Castel Henriette
Castel Henriette was a villa designed by the Art Nouveau architect Hector Guimard in Sèvres, France, in 1899. It was completed in 1900 and modified in 1903 with the removal of the look-out tower, and was demolished in 1969.
Building
Guimard designed Castel Henriette for Mme. Hefty in 1899, the commission also including a secondary house, a garage and a fountain. The site was gently sloping, with roads on three sides. Completed in 1900, the villa was one of a series of early residential projects in which he increasingly integrated interior and exterior into complete works of the "New Art". The exterior combined elements with medieval resonance; however in the interior, as he had at Castel Béranger, he left riveted girders visible in ceilings. Guimard also designed the layout of the garden, which had a bulge evoking in the plan the pupil of an eye, facing the main salon; the entrance was on one corner, at 30o to the garden front.In 1903 Guimard removed the look-out tower, which had become unstable, and added a bow window on the façade facing Rue des Binelles.
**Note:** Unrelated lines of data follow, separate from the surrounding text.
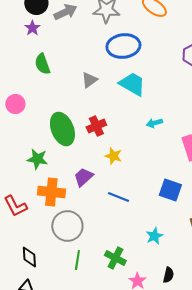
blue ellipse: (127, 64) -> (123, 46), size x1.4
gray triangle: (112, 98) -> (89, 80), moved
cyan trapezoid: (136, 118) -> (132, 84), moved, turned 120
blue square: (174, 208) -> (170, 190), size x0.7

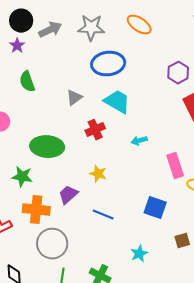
red cross: (96, 126) -> (95, 130), moved
green ellipse: (62, 129) -> (47, 147), turned -64

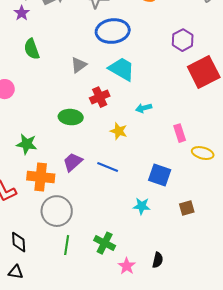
green ellipse: (47, 147) -> (71, 117), moved, size x0.7
pink rectangle: (175, 166) -> (180, 133), size x0.7
yellow star: (98, 174) -> (119, 131), moved
blue line: (103, 215) -> (108, 167), moved
cyan star: (139, 254) -> (142, 206), moved, turned 30

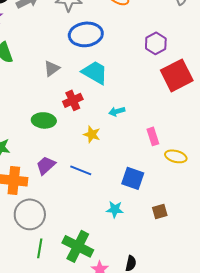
green cross: (105, 243) -> (78, 246), size x1.4

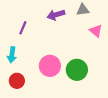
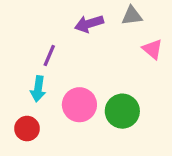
purple line: (23, 28) -> (49, 55), moved
cyan arrow: (12, 55) -> (38, 89), moved

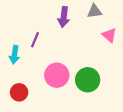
purple arrow: (89, 24) -> (64, 17), turned -66
cyan arrow: (38, 89) -> (15, 55), moved

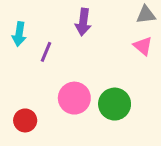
gray triangle: (94, 11) -> (146, 15), moved
cyan arrow: (15, 55) -> (19, 34), moved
Castel Henriette fell into disuse before the Second World War, but during the 1960s was used as a setting in several films: , La Ronde, La Métamorphose des cloportes, What's New Pussycat? and A Flea in Her Ear.
The house was demolished in April 1969 despite efforts to save it. It has an entry in the Base Mérimée, and furniture designed for it is in the collection of the Bröhan Museum in Berlin and decorative elements in the collections of the Victoria and Albert Museum in London and the Musée d'Orsay in Paris, which also has architectural plans and furniture designs and drawings.